The following steps need to be performed to provision a new Edge cluster:

  • Provide basic cluster information like name, description, and tags. Tags are currently not propagated to the VMs deployed on the edge device.

  • Select a cluster profile created for the ‘Containerized’ or ‘Virtualized’ Edge environment depending on the type of cluster to be deployed. The profile definition will be used as the cluster construction template.

  • Review and override pack parameters as desired. By default, parameters for all packs are set with values defined in the cluster profile.

  • Provide the cluster configuration details:

    • For Virtualized Clusters:
      • Virtual-IP
      • SSH Keys (optional)
      • NTP servers (optional)
    • For Containerized Clusters:
      • SSH Keys (optional) - Public key to configure remote SSH access to the nodes (User: spectro).
  • Configure the master and worker node pools. A master and a worker node pool are configured by default:

    • Node Pool Name - A descriptive name for the node pool

    • Size - Number of nodes to be provisioned for the node pool. For the master pool, this number can be 1, 3, or 5

    • Allow worker capability (master pool) - Workloads to be provisioned on master nodes

    • Pool Configuration: This field applies to the Virtualized clusters only. Provide the resource requirements in terms of the following parameters:

      • CPU: number of virtual CPUs required
      • Memory: Memory to be allocated in GB
      • Root Disk: Secondary disk required in GB
      • CPUs Set - optional number of CPU grouping
    • Appliances - Select the registered appliance from the drop-down. Can add multiple appliances for pool configuration.

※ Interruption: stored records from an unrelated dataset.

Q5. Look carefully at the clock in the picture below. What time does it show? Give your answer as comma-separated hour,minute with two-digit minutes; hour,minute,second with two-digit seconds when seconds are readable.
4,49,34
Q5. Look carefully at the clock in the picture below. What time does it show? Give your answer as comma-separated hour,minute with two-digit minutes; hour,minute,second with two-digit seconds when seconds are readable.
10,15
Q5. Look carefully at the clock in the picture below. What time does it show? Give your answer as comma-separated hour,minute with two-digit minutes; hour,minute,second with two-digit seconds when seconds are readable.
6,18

      • For Virtualized cluster provisioning, in addition to the appliance selection, a few extra pieces of information need to be provided, such as:
        • Network Type: Select the network type from the drop-down
        • Network Names: Make the selection of the network from the drop-down
        • Image Storage Pool: Pool where the virtual machine images are located
        • Target Storage Pool: Pool where the source virtual machine is cloned to before launch
        • Data Storage Pool: Pool where the virtual storage is located
  • Rolling Update - For pool scale up and scale down, there are two choices of Rolling Update.

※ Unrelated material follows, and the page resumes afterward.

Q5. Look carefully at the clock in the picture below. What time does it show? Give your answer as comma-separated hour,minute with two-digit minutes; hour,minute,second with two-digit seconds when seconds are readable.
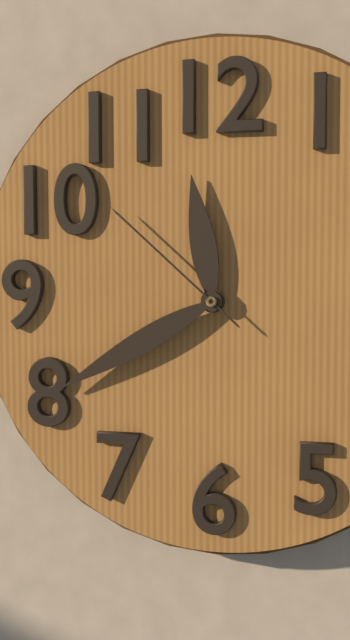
11,40,52
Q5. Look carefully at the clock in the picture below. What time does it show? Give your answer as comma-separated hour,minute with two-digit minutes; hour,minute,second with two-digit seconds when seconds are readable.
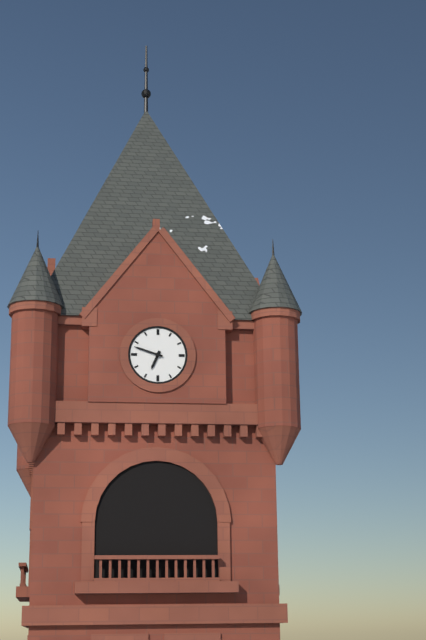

    • Expand First - Launches the new node and then shut down the old node
    • Contract First - Shut down the old node first and then launches the new node
  • Set the Cluster Policies as per requirement. For example, these policies could be set or scheduled later when the clusters start running.

    • Manage Machines: Schedule the OS Patching to update the latest patches to the cluster.
    • Scan Policies: Users can schedule the security scans from the following options:
      • Kubernetes Configuration Security
      • Kubernetes Penetration Testing
      • Kubernetes Conformance Testing
    • Backup Policies:
      Palette provides a convenient backup option to backup the Kubernetes cluster state into object storage and restores it at a later point in time if required to the same or a different cluster.
  • Review settings and deploy the cluster. Provisioning status with details of ongoing provisioning tasks is available to track progress.

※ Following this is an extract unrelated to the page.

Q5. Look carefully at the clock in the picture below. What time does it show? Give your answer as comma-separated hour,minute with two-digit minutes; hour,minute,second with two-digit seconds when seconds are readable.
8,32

For more details on Day 2 Cluster management please refer Cluster Management.

Deleting an Edge Cluster

The deletion of an Edge cluster results in the removal of all virtual machines and associated storage disks created for the cluster. The following tasks need to be performed to delete an Edge cluster:

  • Select the cluster to be deleted from the cluster view and navigate to the cluster overview page.
  • Invoke a delete action available on the page : cluster -> settings -> cluster settings -> Delete Cluster.
  • Confirm delete action.
  • Cluster status is updated to ‘Deleting’ while cluster resources are being deleted. Provisioning status is updated with the ongoing progress of the delete operation. Once all resources are successfully deleted, the cluster status changes to ‘Deleted’ and it is removed from the list of clusters.
Delete action is only available for clusters that are fully provisioned. For clusters that are still in the process of being provisioned, ‘Abort’ action is available to stop provisioning and delete all resources.